Stored items:
--- START ---
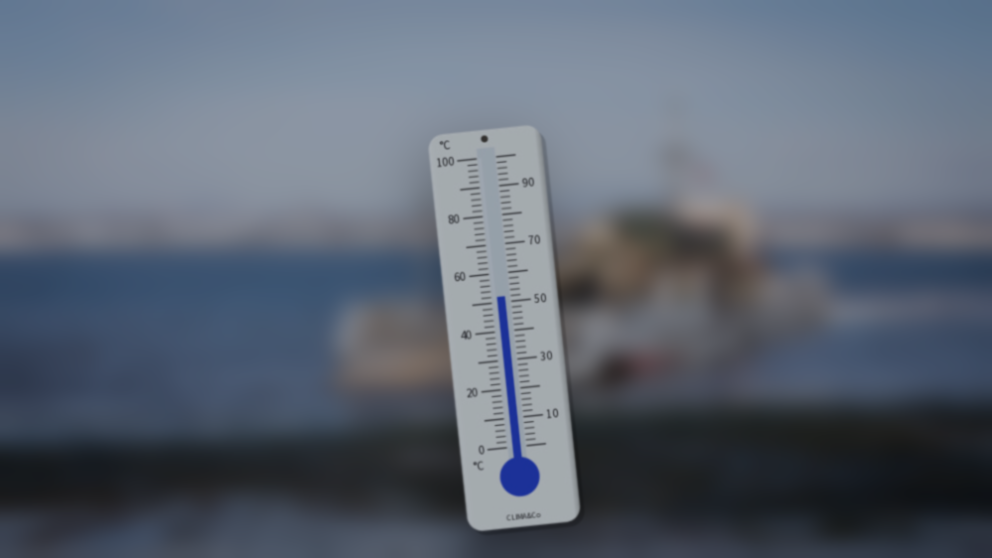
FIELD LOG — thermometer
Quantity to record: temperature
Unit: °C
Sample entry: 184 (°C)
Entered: 52 (°C)
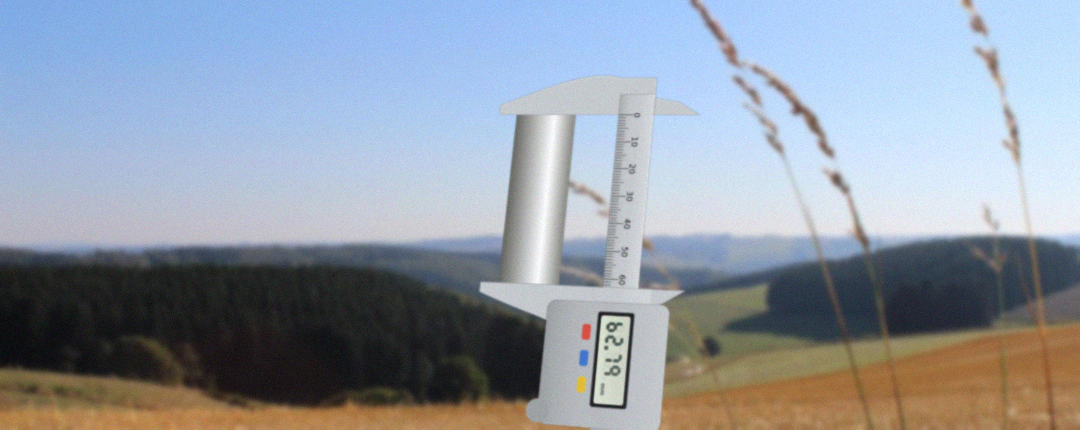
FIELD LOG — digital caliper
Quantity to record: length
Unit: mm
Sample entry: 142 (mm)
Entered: 62.79 (mm)
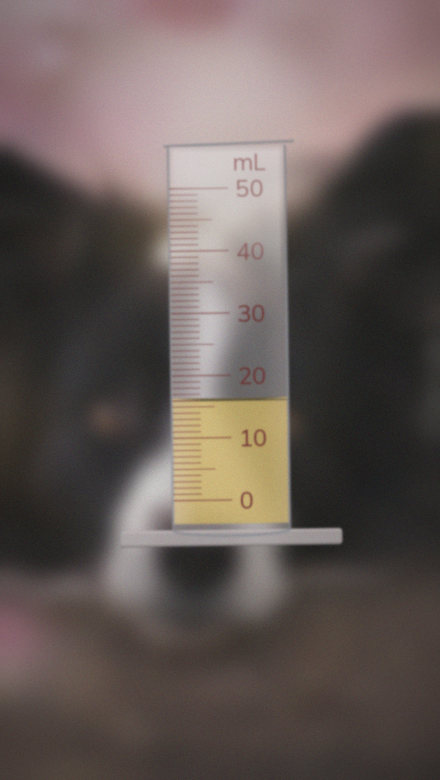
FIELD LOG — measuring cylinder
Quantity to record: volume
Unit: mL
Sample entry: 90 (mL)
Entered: 16 (mL)
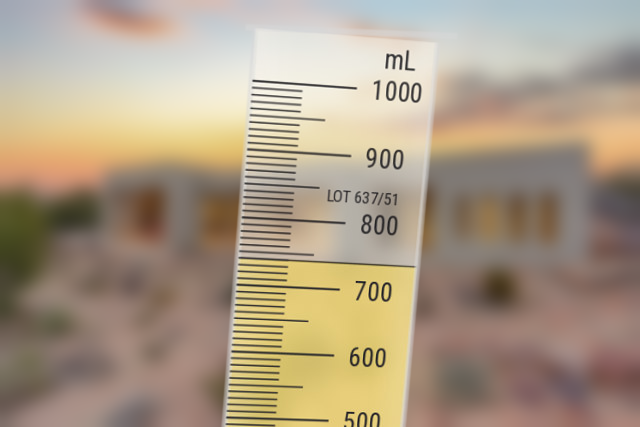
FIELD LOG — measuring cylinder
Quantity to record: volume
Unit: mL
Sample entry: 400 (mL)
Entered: 740 (mL)
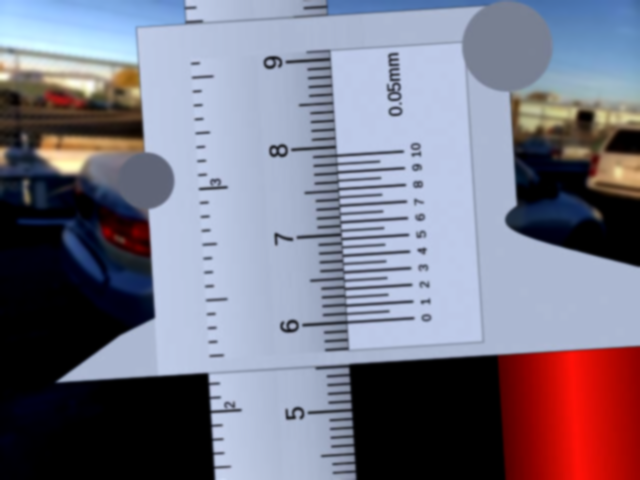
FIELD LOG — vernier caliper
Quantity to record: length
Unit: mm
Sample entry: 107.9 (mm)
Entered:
--- END ---
◆ Problem to work on: Extract every line of the stored items above verbatim, omitting the pictures.

◆ Expected output:
FIELD LOG — thermometer
Quantity to record: temperature
Unit: °C
Sample entry: 184 (°C)
Entered: 52 (°C)
FIELD LOG — digital caliper
Quantity to record: length
Unit: mm
Sample entry: 142 (mm)
Entered: 62.79 (mm)
FIELD LOG — measuring cylinder
Quantity to record: volume
Unit: mL
Sample entry: 90 (mL)
Entered: 16 (mL)
FIELD LOG — measuring cylinder
Quantity to record: volume
Unit: mL
Sample entry: 400 (mL)
Entered: 740 (mL)
FIELD LOG — vernier caliper
Quantity to record: length
Unit: mm
Sample entry: 107.9 (mm)
Entered:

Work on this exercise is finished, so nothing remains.